One drawback is the relatively “mass” and “fake” reputation of Tmall, which has the potential to dent Burberry’s luxury appeal in China. However, Tmall is aggressively trying to go upmarket and attract high-quality brands. Ahead of parent company Alibaba’s planned IPO, Tmall is working to reassure brands that it takes its anti-counterfeit message more seriously than ever before.

 

What are the best social destinations for brands in China?

 

In the past, some brands maintained accounts on several Chinese social media platforms, all serving different purposes. As a result of this stiff competition, Chinese platforms rolled out similar features to compete with one another, rather than differentiate themselves. Faced with these nearly identical platforms, Chinese social media users are increasingly consolidating their online presence, pushing clear social media leaders to the forefront. WeChat is the only one to rise to prominence after Sina Weibo, and has become a key destination for brands. Unlike Weibo, which fans use to read news and socialize with new and interesting people, WeChat is a way to get updates from trusted friends and acquaintances. For brands, WeChat opens new possibilities to create online-offline synergies, improve CRM, and ultimately boost sales online or offline.

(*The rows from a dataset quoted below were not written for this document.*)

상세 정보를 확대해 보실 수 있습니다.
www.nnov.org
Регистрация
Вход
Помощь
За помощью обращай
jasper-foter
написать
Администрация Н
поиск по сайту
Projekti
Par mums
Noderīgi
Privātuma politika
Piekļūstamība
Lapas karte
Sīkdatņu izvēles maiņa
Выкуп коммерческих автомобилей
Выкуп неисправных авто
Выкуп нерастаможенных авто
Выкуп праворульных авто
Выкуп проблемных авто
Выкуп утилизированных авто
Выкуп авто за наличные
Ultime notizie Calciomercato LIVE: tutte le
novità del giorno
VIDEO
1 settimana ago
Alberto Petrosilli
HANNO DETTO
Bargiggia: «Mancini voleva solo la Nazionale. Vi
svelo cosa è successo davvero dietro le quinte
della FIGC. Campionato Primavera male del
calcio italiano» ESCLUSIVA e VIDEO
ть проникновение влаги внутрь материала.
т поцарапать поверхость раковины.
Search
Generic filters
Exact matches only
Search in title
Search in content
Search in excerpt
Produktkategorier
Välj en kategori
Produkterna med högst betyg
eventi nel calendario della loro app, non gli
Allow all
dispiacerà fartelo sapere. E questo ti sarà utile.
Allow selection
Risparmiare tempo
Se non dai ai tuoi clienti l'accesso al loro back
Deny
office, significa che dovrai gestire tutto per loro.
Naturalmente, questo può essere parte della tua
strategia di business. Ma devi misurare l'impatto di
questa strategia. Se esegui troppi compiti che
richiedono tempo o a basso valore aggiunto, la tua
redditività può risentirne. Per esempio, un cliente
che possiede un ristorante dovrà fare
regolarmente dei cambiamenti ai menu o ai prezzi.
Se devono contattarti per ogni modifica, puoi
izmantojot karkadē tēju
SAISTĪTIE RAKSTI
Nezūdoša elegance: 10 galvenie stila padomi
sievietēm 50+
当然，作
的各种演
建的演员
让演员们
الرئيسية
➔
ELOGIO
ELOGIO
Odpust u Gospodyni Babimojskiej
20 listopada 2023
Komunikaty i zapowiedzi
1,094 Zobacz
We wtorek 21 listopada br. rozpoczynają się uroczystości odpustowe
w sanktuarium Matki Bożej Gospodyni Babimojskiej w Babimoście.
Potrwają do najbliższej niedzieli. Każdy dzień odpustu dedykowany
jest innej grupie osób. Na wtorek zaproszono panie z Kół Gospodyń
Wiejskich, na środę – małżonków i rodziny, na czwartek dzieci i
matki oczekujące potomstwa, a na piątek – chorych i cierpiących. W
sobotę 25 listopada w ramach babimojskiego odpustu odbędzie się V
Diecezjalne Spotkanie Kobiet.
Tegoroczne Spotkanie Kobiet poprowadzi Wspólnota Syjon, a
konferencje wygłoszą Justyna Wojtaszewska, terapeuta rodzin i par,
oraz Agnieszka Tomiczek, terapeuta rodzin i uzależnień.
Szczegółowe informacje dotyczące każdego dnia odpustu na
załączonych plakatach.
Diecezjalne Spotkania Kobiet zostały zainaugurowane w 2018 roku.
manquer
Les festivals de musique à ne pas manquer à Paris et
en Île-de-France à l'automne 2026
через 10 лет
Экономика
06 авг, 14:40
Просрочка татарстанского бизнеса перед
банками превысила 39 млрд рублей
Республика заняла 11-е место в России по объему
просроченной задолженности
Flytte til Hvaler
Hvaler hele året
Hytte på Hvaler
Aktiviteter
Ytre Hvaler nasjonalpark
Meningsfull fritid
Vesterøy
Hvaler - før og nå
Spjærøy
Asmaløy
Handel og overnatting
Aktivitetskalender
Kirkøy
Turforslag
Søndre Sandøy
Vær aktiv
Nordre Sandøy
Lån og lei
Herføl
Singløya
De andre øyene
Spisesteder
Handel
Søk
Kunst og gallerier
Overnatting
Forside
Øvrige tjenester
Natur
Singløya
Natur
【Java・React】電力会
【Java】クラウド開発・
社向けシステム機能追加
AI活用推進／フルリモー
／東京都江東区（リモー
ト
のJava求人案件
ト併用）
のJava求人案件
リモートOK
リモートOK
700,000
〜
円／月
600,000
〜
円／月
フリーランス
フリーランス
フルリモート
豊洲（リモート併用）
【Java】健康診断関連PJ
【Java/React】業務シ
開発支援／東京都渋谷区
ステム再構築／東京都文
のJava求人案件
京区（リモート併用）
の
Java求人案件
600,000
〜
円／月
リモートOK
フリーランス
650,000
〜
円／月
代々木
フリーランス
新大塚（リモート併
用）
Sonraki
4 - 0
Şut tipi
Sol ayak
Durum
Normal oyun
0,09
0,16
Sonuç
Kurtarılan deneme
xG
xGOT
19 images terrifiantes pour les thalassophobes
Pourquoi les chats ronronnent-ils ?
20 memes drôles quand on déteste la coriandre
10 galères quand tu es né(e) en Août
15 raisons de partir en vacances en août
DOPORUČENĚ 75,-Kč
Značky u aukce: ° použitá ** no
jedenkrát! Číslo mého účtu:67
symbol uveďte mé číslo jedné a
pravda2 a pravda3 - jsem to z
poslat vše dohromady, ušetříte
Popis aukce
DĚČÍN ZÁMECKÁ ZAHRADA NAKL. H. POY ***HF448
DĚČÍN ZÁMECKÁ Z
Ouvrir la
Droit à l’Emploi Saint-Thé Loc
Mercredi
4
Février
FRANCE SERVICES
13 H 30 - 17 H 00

Tactics range from auto-reply FAQs and one-to-one live chat, to geo-local store locators to improve the customer service experience on WeChat. While Weibo and WeChat are the most popular social destinations for brands, and once powerful platforms like Douban and Kaixin have largely fallen by the wayside, other platforms are worth considering. Fans continue to enjoy streaming sites like Youku, Tudou, and iQiyi, and others such as the Vine-like Weishi show promise for brands that produce video content.